Problem to solve.
In the entries below, begin at the line with "right knee: (149, 170)" and stop after the line with "left elbow: (483, 461)"; output those lines exactly and omit the pictures.

(Beginning of Task inputs)

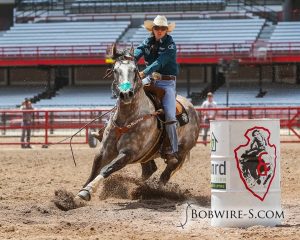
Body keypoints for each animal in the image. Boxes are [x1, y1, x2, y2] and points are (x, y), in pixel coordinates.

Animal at [74, 44, 202, 203]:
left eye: (134, 70)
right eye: (115, 70)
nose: (125, 94)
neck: (127, 118)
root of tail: (193, 109)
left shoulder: (128, 153)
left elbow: (107, 168)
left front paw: (87, 191)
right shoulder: (104, 151)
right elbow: (94, 169)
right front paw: (78, 194)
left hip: (180, 153)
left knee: (166, 173)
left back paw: (154, 191)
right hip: (147, 155)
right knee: (149, 170)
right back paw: (139, 188)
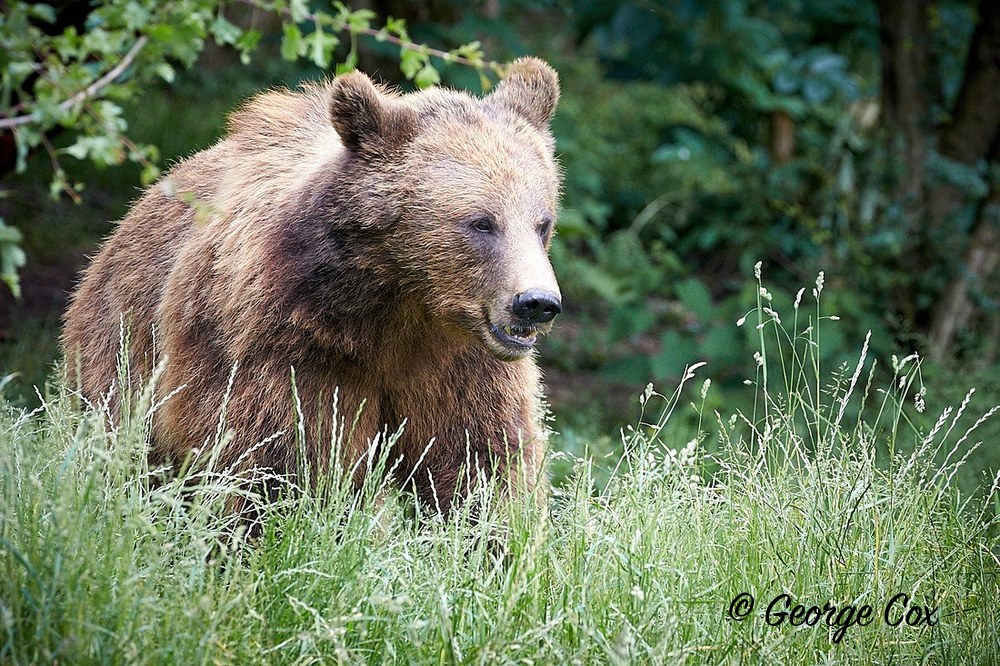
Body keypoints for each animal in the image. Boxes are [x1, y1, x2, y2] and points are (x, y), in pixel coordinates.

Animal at [61, 57, 563, 514]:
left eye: (542, 222)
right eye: (481, 222)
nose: (536, 302)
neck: (399, 303)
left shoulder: (461, 365)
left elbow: (483, 461)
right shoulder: (293, 347)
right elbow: (278, 460)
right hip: (125, 336)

(End of Task inputs)

The answer.
right knee: (149, 170)
right back paw: (139, 188)
Body keypoints for each animal in the image. Boxes are [x1, y1, x2, y2] and points are (x, y), in pixel coordinates.

Animal at [61, 57, 563, 514]:
left eye: (542, 222)
right eye: (481, 222)
nose: (536, 302)
neck: (399, 303)
left shoulder: (461, 365)
left elbow: (483, 461)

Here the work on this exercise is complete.